Estratto selezionato:

%%

Anche i barbari sono fratelli. Nelle distruzioni!

NOTE


(1) «Da molti ci è stato domandato che sia conservato per tutti i paesi il canto latino e gregoriano del Gloria, del Credo, del Sanctus, dell'Agnus Dei, del Pater Noster. Dio voglia che così sia!» (Oss.re Rom. 23/8/1973).

(2) «Ragione per cui anche in materia liturgica accade che perfino delle Conferenze episcopali talvolta procedano arbitrariamente più del dovuto». E scusate se è poco!

(3) Le relazioni degli Esperti che spiegarono ai Padri conciliari il significato e la portata della Costituzione liturgica sono di una chiarezza sconcertante e polemica. Sì, anche polemica! Essi, infatti, vedendo e prevedendo le truffe e le evasioni successive si premurarono di chiarire il pensiero dell'assemblea con precisi interventi che ora sono agli atti. Mons. Jesus Enciso Viana, uno dei relatori, scrive: «2) Altri, al contrario, sostengono che tutta la Messa deve essere in lingua volgare. Ma questo voler far scomparire la lingua latina è in contraddizione col già stabilito Art. 36; 3) Ci sembra piuttosto che si debba seguire una via di mezzo, quella che nello schema fu delineata, alla quale molti Padri e di diversa gerarchia, s'avvicinano... Per arrivare a questo: a) volemmo così esprimerci in modo che quelli che desiderano celebrare la Messa tutta în latino, “non impongano agli altri” la loro opinione; e allo stesso modo quelli che “in alcune parti” della Messa vogliono usare îl volgare, non costringano gli altri a far come loro. Perciò, secondo questo statuto dell'art. 36, concediamo al volgare un congruo spazio ("congruum locum") non diciamo che “deve” essere concesso, ma che “si può” concedere ciò che nel già citato Art. 36 è stato formulato (...) “Non dicimus tribuatur, sed tribui possit") A nessuno dunque si chiude la porta cosicché se uno vuole celebrare “tutta” la Messa in latino lo possa fare: e a nessuno si chiude la porta “se in qualche parte” si vuol usare il volgare » («Acta Concilii Vat. II» - Vol. Il - Pars II - 290-291).
Gli stessi concetti espresse l'altro esperto Mons. Giustino Calewaert, Vescovo di Gand, quando il Concilio, nella sua relazione proclamò: «Due parti insieme prevede il nostro Art. (l'Art. 36) e, cioè che il posto principale sia dato alla lingua latina e qualche cosa (‘“aliquod spatium”) al volgare ».
Più chiari di così si muore! Perciò, quando oggi ormai tutti dicono — Paolo VI «în primis» — torniamo al Concilio e poi «impongono» il volgare nella Messa, sanno di mentire. Dopo di che non ci si aspetti ubbidienza filiale, umiltà, sincerità, ecc... da chi è meno virtuoso di loro.

%%

Informazioni mostrate:

%%

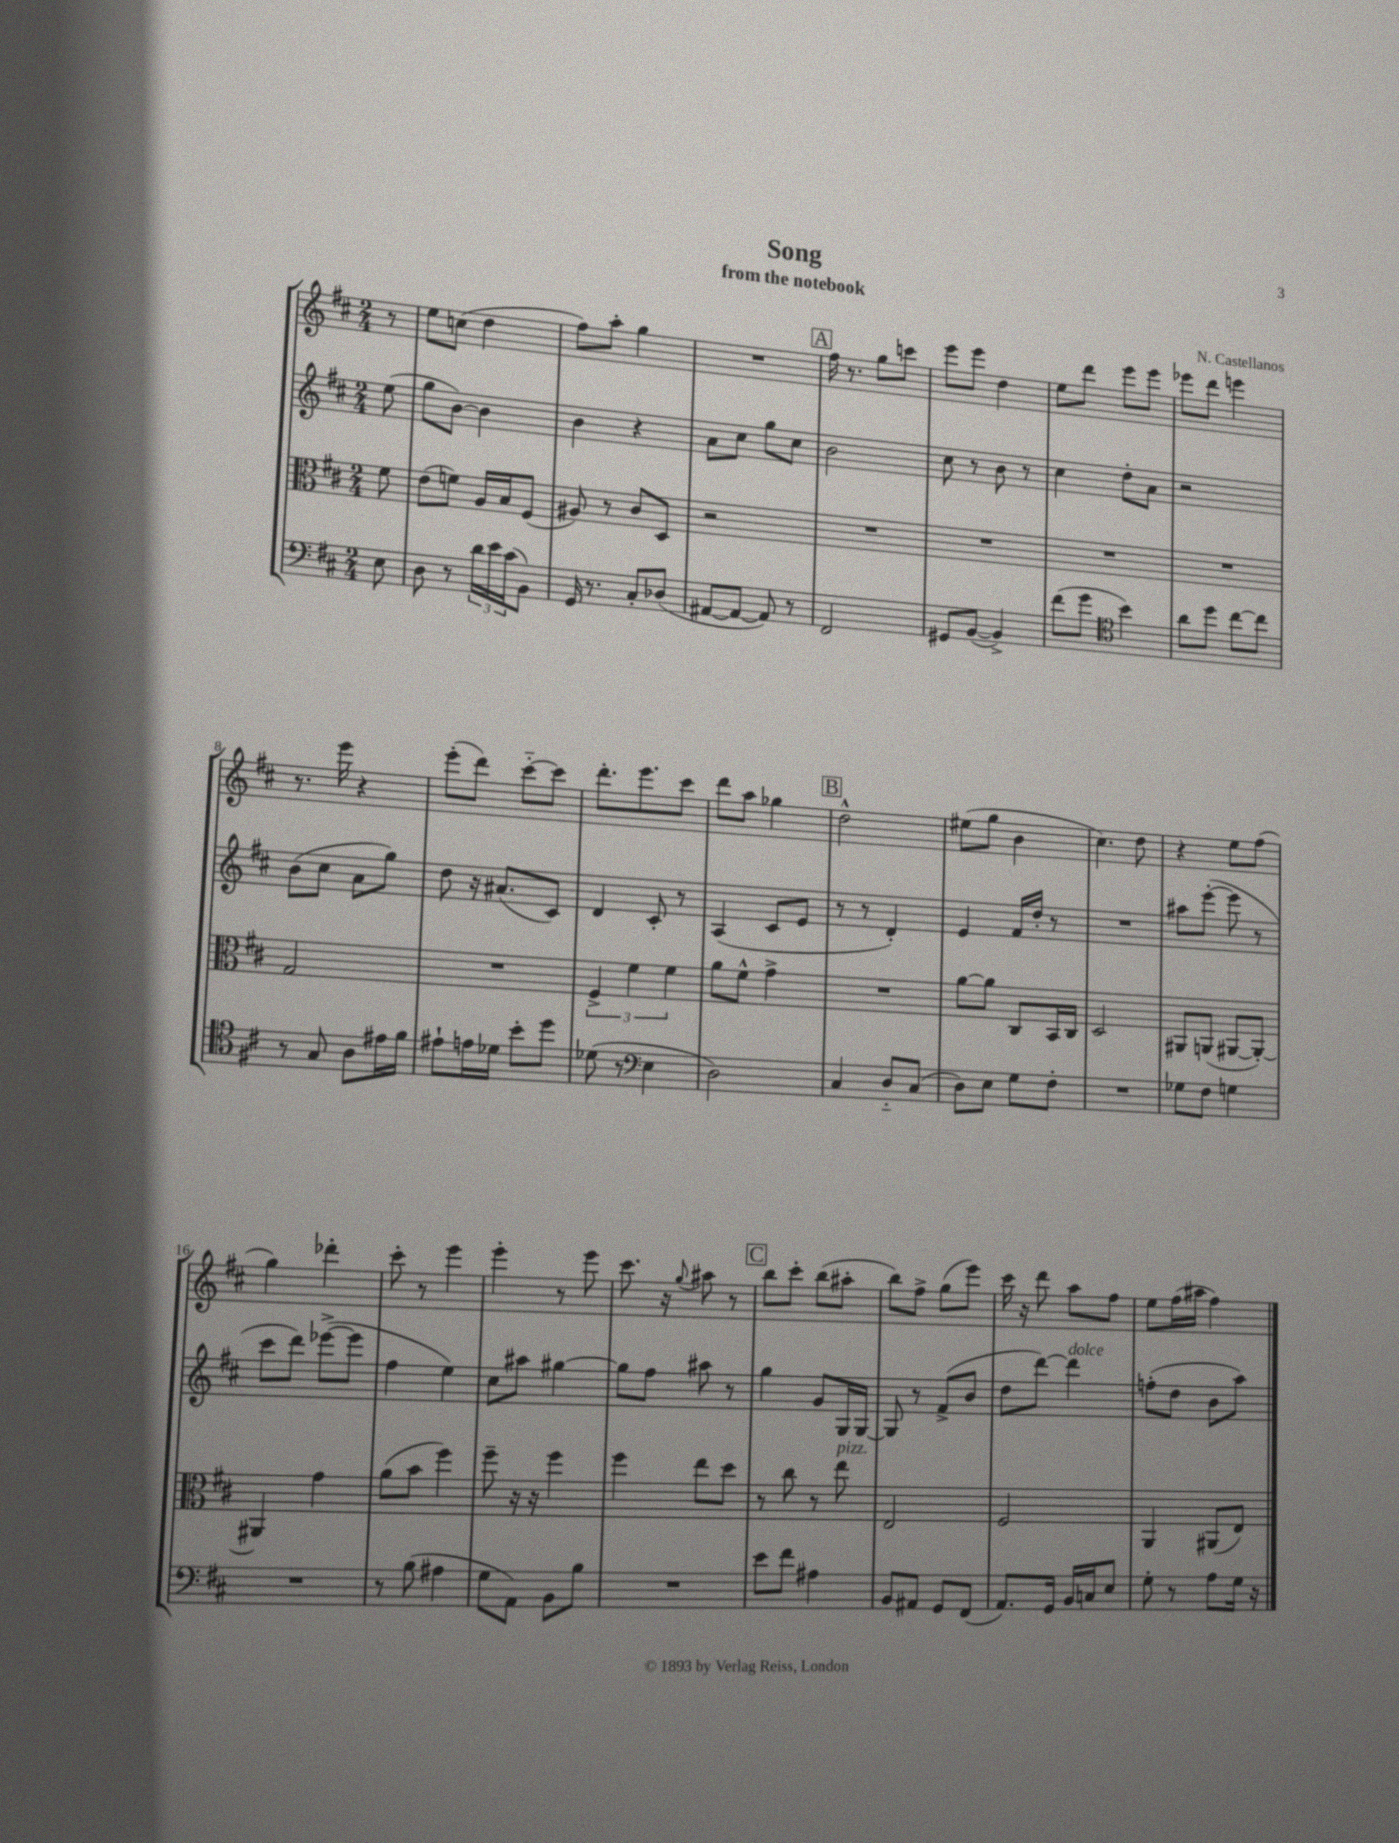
\header { title = "Song" composer = "N. Castellanos" subtitle = "from the notebook" }
<<
\new StaffGroup <<
\new Staff = "s0" {
    \clef treble \key d \major \numericTimeSignature \time 2/4 \partial 8
    r8 |
    e''8 c''8( d''4 |
    fis''8) a''8-. g''4 |
    R2 |
    \mark \markup { \box "A" } fis''16 r8. g''8 c'''8 |
    e'''8 e'''8 d''4 |
    e''8 d'''8 e'''8 e'''8 |
    ees'''8 d'''8 e'''4 |
    r8. e'''16 r4 |
    e'''8-.( d'''8) cis'''8~-_ cis'''8 |
    d'''8.-. e'''8. cis'''8 |
    d'''8 a''8 ges''4 |
    \mark \markup { \box "B" } d''2-^ |
    eis''8( g''8 b'4 |
    cis''4.) d''8 |
    r4 e''8 fis''8( |
    g''4) des'''4-. |
    cis'''8-. r8 e'''4 |
    e'''4-. r8 e'''8 |
    cis'''8. r16 \appoggiatura { g''8 } ais''8 r8 |
    \mark \markup { \box "C" } b''8 cis'''8-. b''8( ais''8-. |
    b''8) fis''8-> g''8( e'''8) |
    cis'''16 r16 d'''8 a''8 fis''8 |
    e''8 fis''16( ais''16 fis''4) \bar "|." |
}
\new Staff = "s1" {
    \clef treble \key d \major \numericTimeSignature \time 2/4 \partial 8
    e''8( |
    g''8 b'8~) b'4 |
    b'4 r4 |
    a'8 cis''8 g''8 cis''8 |
    \mark \markup { \box "A" } b'2 |
    cis''8 r8 b'8 r8 |
    cis''4 d''8-. a'8 |
    r2 |
    b'8( cis''8 a'8 g''8) |
    d''8 r16 ais'8.( cis'8) |
    d'4 cis'8-. r8 |
    a4( cis'8 e'8 |
    \mark \markup { \box "B" } r8 r8 d'4-.) |
    e'4 fis'16 d''16-. r8 |
    R2 |
    ais''8 e'''8~-.( e'''8 r8 |
    cis'''8 d'''8) ees'''8~->( ees'''8 |
    fis''4 e''4) |
    cis''8 ais''8 gis''4~ |
    gis''8 fis''8 ais''8 r8 |
    \mark \markup { \box "C" } g''4 g'8 g16 g16~ |
    g8 r8 fis'8->( b'8 |
    d''8 d'''8~) d'''4^\markup { \italic "dolce" } |
    f''8-.( d''8 b'8 a''8) \bar "|." |
}
\new Staff = "s2" {
    \clef alto \key d \major \numericTimeSignature \time 2/4 \partial 8
    fis'8 |
    e'8( f'8) a16 b16 fis8( |
    ais8) r8 cis'8 d8 |
    r2 |
    \mark \markup { \box "A" } R2 |
    R2 |
    R2 |
    R2 |
    g2 |
    R2 |
    \tuplet 3/2 { fis4-> fis'4 fis'4 } |
    a'8 fis'8-^ g'4-> |
    \mark \markup { \box "B" } R2 |
    a'8~ a'8 cis8 b,16 cis16 |
    d2 |
    ais,8 a,8( ais,8~ ais,8~-.) |
    ais,4 g'4 |
    a'8( b'8 fis''4) |
    fis''8-- r16 r16 fis''4 |
    fis''4 e''8 d''8 |
    \mark \markup { \box "C" } r8 cis''8 r8 e''8^\markup { \italic "pizz." } |
    e2 |
    fis2 |
    a,4 ais,8( e8) \bar "|." |
}
\new Staff = "s3" {
    \clef bass \key d \major \numericTimeSignature \time 2/4 \partial 8
    e8 |
    d8 r8 \tuplet 3/2 { d'16 e'16 cis'16( } b,8) |
    g,16 r8. cis8-. des8( |
    ais,8~ ais,8~ ais,8) r8 |
    \mark \markup { \box "A" } fis,2 |
    gis,8 b,8~( b,4->) |
    fis'8( g'8 \clef tenor b'4) |
    a'8 d''8 cis''8~ cis''8 |
    r8 g8 a8 eis'16 fis'16 |
    eis'8-! e'16 des'16 b'8-. d''8 |
    des'8( r8 \clef bass e4 |
    d2) |
    \mark \markup { \box "B" } cis4 d8-_ cis8( |
    d8) e8 g8 fis8-. |
    R2 |
    ges8 fis8 g4 |
    R2 |
    r8 b8( ais4 |
    g8 a,8) b,8 b8 |
    R2 |
    \mark \markup { \box "C" } e'8 fis'8 ais4 |
    b,8 ais,8 g,8 fis,8( |
    a,8.) g,16 b,16 c16 e8 |
    g8-. r8 a8 g16 r16 \bar "|." |
}
>>
>>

%%

Riscrivi il passo dell'estratto selezionato che inizia con le parole "Anche i barbari" e termina dopo "scusate se è poco!", modificandolo in un solo punto: sostituisci "Conferenze episcopali" con "assemblee dei vescovi".

Anche i barbari sono fratelli. Nelle distruzioni!

NOTE


(1) «Da molti ci è stato domandato che sia conservato per tutti i paesi il canto latino e gregoriano del Gloria, del Credo, del Sanctus, dell'Agnus Dei, del Pater Noster. Dio voglia che così sia!» (Oss.re Rom. 23/8/1973).

(2) «Ragione per cui anche in materia liturgica accade che perfino delle assemblee dei vescovi talvolta procedano arbitrariamente più del dovuto». E scusate se è poco!